### TASK LIST
(a) Translate this sentence from the editorial on the Pennsylvania House budget into Spanish: "The spending plan includes no new taxes even though Pennsylvania is the only state without a tax on natural-gas drilling."
(b) Carry on the editorial on the Pennsylvania House budget, starting after its last sentence.

### DOCUMENT EXTRACT
# # # # #
Skip to content
Link copied to clipboard

Inquirer Editorial: State needs real budget

The Pennsylvania House's proposed $29.1 billion budget is so out of step with the state's actual needs that the document's only possible use is to serve as scratch paper for notes during the Senate debate.

The Pennsylvania House's proposed $29.1 billion budget is so out of step with the state's actual needs that the document's only possible use is to serve as scratch paper for notes during the Senate debate.

The House budget largely addresses the state's estimated $1.5 billion funding gap by again shortchanging schools. It provides an additional $70 million, a 1.3 percent increase, for basic education. But that doesn't come close to making up for past cuts that have forced schools to lay off teachers.

The spending plan includes no new taxes even though Pennsylvania is the only state without a tax on natural-gas drilling. And it makes no mention of a proposed Philadelphia-only cigarette tax, which city schools need to stay alive.

Perhaps the only good thing in the House budget is the $380 million it anticipates from the long-overdue sale of the state's liquor stores. But few in the capital believe liquor privatization is a realistic expectation. With a nonstarter budget like this, it's up to the state Senate and the governor's office to do the real thinking.

State Sen. Vincent Hughes (D., Phila.), the ranking Democrat on the Appropriations Committee, is suggesting that one good idea be appropriated from New Hampshire, which, like Pennsylvania, hopes to craft an alternative to Obamacare. While it works on its own plan, the Granite State is expanding Medicaid and accepting the accompanying federal funds.
# # # # #
### DATASET EXCERPTS
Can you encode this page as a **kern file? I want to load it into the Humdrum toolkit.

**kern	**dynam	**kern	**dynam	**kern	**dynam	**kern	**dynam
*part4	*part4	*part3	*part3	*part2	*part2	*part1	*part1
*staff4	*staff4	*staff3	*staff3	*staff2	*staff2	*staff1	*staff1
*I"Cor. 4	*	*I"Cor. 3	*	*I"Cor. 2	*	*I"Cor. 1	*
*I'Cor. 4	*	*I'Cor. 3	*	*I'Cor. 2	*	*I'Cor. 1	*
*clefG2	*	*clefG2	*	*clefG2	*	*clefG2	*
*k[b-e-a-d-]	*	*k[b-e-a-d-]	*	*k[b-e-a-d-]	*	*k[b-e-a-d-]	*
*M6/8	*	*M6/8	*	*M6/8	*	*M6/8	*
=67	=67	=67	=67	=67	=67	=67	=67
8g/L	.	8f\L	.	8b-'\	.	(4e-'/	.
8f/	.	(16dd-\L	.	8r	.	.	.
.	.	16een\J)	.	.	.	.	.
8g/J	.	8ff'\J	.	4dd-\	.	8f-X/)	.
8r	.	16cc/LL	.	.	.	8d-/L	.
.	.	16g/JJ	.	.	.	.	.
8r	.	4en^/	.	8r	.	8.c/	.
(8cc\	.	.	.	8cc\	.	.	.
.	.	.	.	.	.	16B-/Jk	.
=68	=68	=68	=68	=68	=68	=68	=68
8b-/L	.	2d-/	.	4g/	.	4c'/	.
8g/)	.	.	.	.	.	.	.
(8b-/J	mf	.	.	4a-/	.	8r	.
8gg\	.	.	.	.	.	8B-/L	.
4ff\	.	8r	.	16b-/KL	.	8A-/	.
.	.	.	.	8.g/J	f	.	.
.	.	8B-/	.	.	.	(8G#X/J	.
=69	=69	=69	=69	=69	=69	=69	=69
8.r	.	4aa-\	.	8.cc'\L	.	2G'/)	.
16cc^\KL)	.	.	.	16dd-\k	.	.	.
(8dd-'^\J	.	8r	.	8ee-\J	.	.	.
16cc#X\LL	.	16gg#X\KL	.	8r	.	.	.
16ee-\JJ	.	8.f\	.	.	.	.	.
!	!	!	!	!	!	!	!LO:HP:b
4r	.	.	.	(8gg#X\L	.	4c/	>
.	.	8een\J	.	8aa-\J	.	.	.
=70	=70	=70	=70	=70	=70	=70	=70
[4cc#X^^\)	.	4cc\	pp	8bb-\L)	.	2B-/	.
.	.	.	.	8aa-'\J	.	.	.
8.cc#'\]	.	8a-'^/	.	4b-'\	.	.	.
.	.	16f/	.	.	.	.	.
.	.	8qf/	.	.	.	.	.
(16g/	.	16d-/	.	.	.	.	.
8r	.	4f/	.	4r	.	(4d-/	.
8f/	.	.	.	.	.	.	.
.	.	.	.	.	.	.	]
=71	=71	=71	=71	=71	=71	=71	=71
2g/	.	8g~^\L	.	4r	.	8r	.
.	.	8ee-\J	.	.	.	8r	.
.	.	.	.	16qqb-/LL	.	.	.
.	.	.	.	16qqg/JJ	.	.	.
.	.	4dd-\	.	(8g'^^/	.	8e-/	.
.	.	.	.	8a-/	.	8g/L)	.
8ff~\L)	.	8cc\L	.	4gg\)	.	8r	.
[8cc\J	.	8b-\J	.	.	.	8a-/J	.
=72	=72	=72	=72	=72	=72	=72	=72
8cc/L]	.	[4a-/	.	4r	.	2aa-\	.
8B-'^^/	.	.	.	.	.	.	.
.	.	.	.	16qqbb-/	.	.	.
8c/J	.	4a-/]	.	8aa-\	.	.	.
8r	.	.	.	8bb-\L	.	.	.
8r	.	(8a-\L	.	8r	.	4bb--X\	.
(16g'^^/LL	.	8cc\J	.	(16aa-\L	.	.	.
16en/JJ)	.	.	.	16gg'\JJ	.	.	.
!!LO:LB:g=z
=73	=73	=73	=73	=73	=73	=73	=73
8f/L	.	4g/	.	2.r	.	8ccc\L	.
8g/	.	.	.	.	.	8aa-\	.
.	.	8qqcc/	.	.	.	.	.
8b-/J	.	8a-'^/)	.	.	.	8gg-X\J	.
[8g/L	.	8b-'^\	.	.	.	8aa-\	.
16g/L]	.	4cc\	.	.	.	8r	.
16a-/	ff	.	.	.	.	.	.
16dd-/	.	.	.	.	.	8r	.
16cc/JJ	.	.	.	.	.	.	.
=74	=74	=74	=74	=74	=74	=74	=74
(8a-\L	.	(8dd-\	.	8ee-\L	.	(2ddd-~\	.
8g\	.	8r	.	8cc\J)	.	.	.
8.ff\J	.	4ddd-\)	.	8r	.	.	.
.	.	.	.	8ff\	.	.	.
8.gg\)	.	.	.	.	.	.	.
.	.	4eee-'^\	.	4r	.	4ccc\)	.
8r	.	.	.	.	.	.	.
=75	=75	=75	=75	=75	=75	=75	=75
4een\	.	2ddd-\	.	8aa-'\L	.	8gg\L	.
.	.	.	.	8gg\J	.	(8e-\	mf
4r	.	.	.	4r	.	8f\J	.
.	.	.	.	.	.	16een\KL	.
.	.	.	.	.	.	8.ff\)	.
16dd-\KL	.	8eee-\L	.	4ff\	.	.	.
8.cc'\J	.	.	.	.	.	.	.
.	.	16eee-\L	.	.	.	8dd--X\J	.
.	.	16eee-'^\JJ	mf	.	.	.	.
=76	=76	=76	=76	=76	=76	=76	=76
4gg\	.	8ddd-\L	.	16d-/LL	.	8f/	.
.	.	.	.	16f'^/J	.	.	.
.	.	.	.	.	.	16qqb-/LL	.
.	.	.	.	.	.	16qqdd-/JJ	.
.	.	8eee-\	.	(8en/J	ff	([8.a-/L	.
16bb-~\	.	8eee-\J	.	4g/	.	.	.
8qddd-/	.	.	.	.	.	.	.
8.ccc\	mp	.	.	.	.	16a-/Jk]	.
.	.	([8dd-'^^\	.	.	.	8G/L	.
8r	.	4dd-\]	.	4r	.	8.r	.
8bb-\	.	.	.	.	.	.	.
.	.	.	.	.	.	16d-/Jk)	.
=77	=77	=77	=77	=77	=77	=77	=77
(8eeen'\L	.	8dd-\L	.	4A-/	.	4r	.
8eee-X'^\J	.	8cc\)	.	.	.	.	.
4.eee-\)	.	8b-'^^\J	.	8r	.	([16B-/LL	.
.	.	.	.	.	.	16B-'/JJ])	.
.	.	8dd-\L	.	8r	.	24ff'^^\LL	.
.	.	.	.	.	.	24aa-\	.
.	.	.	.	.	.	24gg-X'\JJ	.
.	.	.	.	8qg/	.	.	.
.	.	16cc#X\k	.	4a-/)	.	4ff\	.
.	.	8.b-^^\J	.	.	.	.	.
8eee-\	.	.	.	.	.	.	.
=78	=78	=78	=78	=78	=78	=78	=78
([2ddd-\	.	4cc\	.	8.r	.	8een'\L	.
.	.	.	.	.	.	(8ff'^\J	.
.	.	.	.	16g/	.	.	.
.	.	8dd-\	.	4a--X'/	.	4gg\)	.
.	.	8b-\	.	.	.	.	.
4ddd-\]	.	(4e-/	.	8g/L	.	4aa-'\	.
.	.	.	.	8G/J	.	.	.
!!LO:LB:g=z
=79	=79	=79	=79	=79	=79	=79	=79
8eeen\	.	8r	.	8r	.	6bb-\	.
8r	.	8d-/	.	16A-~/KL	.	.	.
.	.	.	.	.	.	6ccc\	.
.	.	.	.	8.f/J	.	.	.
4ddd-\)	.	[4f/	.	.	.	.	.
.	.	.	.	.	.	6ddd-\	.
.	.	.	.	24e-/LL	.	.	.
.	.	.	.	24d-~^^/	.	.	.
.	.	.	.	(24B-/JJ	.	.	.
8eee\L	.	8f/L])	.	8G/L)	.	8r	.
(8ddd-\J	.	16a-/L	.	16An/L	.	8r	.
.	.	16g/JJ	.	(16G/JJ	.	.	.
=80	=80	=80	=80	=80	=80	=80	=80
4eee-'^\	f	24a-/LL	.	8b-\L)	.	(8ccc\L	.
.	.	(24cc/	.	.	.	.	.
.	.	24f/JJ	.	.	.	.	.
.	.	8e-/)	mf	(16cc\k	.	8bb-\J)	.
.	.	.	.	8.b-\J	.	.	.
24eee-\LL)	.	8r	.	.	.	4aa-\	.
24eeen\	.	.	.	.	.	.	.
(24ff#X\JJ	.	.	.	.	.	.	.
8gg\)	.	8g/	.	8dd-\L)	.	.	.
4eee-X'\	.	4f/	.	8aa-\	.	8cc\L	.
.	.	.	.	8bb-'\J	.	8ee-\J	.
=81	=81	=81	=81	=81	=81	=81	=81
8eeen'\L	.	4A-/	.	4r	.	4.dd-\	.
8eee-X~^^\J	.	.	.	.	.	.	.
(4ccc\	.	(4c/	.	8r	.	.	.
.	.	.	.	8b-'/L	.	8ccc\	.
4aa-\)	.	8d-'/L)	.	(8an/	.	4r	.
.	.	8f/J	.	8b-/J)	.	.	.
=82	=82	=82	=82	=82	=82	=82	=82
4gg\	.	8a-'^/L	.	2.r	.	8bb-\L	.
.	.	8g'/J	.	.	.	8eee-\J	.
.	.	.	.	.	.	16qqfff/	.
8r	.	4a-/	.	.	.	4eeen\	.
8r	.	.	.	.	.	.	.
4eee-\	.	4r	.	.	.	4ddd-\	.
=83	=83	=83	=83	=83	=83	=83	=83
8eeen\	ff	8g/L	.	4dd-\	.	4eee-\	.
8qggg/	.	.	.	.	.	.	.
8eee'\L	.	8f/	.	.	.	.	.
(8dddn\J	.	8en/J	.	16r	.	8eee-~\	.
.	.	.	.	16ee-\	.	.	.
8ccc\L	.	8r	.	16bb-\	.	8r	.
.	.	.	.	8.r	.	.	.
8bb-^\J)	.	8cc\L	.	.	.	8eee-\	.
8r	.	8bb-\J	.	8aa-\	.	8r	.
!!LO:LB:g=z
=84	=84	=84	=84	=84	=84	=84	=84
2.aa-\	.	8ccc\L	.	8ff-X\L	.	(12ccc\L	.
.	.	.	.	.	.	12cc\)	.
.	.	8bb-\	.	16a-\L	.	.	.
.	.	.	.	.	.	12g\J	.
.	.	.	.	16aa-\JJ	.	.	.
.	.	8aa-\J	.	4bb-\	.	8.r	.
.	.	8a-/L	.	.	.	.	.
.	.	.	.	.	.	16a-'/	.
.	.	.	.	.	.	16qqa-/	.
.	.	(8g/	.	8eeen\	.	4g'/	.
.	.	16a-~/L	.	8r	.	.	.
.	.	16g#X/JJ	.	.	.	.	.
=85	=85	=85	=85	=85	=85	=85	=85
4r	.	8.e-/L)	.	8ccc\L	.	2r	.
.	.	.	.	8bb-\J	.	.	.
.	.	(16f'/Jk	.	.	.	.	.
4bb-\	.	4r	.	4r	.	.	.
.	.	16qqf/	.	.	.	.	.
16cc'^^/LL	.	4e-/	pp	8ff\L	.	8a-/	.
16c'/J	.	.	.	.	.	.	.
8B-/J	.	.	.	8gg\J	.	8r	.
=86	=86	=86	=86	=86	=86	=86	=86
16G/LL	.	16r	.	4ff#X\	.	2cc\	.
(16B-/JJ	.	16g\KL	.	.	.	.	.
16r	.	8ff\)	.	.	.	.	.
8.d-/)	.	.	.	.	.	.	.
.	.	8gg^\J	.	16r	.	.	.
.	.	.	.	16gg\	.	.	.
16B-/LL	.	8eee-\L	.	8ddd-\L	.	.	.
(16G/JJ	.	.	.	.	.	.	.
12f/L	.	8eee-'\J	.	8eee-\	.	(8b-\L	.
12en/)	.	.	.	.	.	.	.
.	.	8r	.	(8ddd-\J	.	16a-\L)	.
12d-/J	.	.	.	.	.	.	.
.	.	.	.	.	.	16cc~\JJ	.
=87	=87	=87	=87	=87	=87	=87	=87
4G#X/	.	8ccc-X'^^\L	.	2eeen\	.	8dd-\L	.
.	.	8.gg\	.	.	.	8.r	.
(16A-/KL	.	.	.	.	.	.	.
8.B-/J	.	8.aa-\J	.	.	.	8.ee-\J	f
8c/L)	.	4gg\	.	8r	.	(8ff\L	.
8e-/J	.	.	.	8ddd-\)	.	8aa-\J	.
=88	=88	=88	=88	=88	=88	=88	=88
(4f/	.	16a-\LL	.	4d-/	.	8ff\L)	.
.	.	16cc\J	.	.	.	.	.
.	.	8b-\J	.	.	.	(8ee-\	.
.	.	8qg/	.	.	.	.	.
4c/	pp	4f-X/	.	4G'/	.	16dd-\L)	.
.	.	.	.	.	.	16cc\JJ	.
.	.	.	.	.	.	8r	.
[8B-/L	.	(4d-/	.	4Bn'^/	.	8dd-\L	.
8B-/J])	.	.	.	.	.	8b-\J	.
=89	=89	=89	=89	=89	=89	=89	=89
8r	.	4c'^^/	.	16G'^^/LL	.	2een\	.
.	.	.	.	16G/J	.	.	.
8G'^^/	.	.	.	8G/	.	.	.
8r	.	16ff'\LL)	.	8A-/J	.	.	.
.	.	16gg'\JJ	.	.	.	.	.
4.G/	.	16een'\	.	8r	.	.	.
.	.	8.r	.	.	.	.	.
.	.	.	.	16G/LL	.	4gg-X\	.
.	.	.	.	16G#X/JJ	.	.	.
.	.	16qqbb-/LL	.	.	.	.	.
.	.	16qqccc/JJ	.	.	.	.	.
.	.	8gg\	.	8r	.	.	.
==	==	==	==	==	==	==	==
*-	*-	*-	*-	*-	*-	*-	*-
# # # # #
### RESULTS IN ORDER
(a) El plan de gastos no incluye nuevos impuestos, aunque Pensilvania es el único estado sin un impuesto a la perforación de gas natural.

(b)
Gov. Corbett similarly wants a Pennsylvania-specific alternative to the Affordable Care Act, but he has yet to devise one the federal government would accept. Doesn't it make sense, while Corbett tries to get his act together, to try New Hampshire's approach and expand Medicaid in the interim? Hughes says that would provide about $500 million in federal funds, allowing Pennsylvania to use that much cash to close a third of the state's budget gap.

Expanding Medicaid would immediately help thousands of uninsured Pennsylvanians. Corbett's continuing to work on a viable alternative to the ACA would also help him and fellow Republicans deal with the tea-party folks who insist that Obamacare be treated like the plague.

By refusing to expand Medicaid, lawmakers are essentially forcing Pennsylvanians who pay federal taxes to subsidize Medicaid expansions in New Jersey, New York, Delaware, Maryland, and 22 other states that are taking advantage of the program.

One item all parties seem to agree on is that they should work through the weekend if necessary to finish the budget by the mandated July 1 deadline. Lawmakers even seem open to going past the deadline. That makes sense. What doesn't make sense is passing a budget on time that doesn't adequately address the state's most pressing needs - especially in health and education.